The current standard for making a bacteriologic diagnosis of a lower extremity infection is the use of a culture and sensitivity.   The problem with this test is that it may take several days to obtain a result while the patient has been placed on empiric antibiotic therapy that may be either too broad or too narrow spectrum.  Although Polymerase Chain Reaction (PCR), to look at the DNA of the organisms found on a specimen, has been used for a number of years to rapidly identify the bacteria, it has been limited mostly to reference laboratories and is hindered by usually only being able to identify one organism at a time.  This is changing with the use of Target Enriched Multiplex-PCR (Tem-PCR) which has the ability to identify up to 25 or more organisms with a single sample and to do it within just a few hours. A company based out of Huntsville, AL, Diatherix, is now commercializing this technology so that any physician in an office or wound center can order this test.  The clinician receives swabs and transfer materials, including overnight mailers from the company.  They take a specimen, as they would a standard C&S; place it in the mailer to Diatherix which receives it the next morning.  By that afternoon a result is communicated to the clinician including the identity of the organism, its relative frequency compared to other bacteria found in the specimen and any genetic markers for resistance, such as the presence of the mecA gene indicating MRSA.

By accurately identifying disease-producing pathogens early, Tem-PCR results can assist physicians in forming a more accurate diagnosis. This provides them the opportunity to accurately diagnosis the condition which leads to the appropriate treatment rather than treating empirically.

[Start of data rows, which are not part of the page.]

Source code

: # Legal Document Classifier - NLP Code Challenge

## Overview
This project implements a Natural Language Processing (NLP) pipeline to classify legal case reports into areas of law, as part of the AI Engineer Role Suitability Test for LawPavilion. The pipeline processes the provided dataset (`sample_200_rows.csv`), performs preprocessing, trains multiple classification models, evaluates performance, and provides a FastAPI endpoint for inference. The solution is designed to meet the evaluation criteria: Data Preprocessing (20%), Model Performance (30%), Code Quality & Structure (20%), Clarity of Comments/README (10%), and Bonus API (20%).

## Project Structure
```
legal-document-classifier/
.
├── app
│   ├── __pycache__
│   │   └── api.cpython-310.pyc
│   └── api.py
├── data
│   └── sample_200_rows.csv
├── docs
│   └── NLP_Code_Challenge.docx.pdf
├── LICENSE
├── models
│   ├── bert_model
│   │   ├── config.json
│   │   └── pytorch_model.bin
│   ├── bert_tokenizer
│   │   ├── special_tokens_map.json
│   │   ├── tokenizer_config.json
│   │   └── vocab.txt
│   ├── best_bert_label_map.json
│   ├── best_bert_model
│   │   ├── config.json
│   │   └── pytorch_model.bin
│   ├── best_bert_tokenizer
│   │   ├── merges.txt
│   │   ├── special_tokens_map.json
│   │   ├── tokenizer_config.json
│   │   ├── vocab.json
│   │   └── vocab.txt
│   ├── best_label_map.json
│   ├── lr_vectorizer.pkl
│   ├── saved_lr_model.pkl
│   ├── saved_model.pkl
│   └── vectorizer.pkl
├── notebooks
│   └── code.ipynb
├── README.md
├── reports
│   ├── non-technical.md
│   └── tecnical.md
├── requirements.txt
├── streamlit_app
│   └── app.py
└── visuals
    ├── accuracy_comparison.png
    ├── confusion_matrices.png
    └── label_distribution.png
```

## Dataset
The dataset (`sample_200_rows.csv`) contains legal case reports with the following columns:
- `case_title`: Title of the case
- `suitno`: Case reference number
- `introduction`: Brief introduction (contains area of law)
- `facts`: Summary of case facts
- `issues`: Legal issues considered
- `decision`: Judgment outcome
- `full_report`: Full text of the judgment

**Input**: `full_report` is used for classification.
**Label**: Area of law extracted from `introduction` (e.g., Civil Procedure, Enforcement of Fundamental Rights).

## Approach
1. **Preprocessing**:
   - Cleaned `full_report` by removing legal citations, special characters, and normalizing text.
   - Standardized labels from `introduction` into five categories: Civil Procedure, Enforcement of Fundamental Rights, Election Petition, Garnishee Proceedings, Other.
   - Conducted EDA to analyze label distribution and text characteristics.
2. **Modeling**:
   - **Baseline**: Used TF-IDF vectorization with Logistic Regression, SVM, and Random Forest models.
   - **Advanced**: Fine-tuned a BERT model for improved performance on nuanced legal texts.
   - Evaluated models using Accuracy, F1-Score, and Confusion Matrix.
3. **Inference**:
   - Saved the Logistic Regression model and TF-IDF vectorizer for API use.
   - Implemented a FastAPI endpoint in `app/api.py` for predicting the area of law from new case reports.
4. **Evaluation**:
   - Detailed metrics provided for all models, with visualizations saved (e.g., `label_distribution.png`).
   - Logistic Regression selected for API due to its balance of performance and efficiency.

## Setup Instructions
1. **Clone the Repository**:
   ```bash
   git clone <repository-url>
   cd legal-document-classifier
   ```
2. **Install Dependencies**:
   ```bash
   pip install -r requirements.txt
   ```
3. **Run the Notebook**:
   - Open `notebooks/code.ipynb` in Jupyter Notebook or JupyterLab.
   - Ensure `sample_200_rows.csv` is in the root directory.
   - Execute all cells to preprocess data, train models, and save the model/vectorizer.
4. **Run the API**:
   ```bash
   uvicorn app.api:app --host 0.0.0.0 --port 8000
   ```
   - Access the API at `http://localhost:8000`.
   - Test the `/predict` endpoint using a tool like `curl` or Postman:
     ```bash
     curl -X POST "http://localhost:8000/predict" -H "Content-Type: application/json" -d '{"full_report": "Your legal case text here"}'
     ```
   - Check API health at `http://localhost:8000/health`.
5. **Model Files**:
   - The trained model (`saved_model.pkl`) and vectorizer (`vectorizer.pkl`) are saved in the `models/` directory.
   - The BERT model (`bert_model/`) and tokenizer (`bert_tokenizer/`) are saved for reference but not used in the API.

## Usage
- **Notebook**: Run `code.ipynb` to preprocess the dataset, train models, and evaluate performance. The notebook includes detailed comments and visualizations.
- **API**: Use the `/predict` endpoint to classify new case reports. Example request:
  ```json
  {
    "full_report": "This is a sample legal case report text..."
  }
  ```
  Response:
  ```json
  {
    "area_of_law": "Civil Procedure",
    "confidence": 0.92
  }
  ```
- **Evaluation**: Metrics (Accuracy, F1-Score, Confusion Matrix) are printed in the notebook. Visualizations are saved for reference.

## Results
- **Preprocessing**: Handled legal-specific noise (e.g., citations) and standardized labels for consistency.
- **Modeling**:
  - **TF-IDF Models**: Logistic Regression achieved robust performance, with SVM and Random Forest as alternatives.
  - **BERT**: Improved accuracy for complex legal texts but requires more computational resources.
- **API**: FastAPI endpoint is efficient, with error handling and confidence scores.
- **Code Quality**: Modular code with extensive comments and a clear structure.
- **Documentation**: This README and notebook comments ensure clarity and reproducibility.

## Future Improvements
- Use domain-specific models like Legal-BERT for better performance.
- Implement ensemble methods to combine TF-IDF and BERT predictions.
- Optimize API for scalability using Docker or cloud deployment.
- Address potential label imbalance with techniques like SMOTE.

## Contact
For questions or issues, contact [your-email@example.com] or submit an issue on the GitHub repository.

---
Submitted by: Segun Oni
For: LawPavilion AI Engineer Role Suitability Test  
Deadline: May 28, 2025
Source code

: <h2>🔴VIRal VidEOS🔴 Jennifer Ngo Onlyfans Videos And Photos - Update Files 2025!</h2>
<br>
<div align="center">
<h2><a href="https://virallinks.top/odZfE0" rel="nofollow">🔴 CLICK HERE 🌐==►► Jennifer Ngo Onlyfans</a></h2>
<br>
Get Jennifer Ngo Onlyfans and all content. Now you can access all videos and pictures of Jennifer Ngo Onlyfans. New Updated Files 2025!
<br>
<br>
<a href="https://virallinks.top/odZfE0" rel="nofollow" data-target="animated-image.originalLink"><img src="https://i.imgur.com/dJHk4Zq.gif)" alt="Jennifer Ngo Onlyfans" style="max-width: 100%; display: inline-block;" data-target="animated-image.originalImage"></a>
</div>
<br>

By enabling physicians to link diagnostics to therapeutics, Tem-PCR results can assist by eliminating the inappropriate use of antibiotics eliminating unnecessary treatments, reducing the development of genetic drug resistance, potentially reducing cost of therapy and providing a better patient outcome.

The Tem-PCR technology provides multiplex amplification of genomic material from multiple pathogens with greatly increased sensitivity compared to standard multiplex PCR.  Standard multiplex PCR in general cannot amplify multiple pathogens in a single analysis due to each set of primers requiring differing optimum conditions for best amplification.  Tem-PCR works around this by essentially turning the multiplex into a singleplex reaction needing one primer set and one set of optimum conditions so that the best amplification can be obtained.  This allows more results from a single sample as a benefit of Tem-PCR over both singleplex PCR and qPCR (real time PCR).

Three significant benefits of producing multiple results from a single sample are being able to accurately identify pathogens causing infection in a rapid fashion, the identification of co-infections and the identification of genetic drug resistance. If a patient presents with a wound that is not healing a physician will perform a culture in order to identify the pathogen or pathogens present. At this point the physician will often treat the symptoms empirically due to the multitude of pathogens that could be causing the infection.  If the patient is on antibiotics at the time the sample is taken for culture there is a very good chance the culture will be negative which leaves the physician to continue empiric treatment. If on the other hand the physician had obtained a sample to be performed by Tem-PCR up to 25 pathogens would be tested including genetic drug resistance providing the physician with definitive information leading to proper treatment.

Diatherix claims that the test is covered by most insurance companies.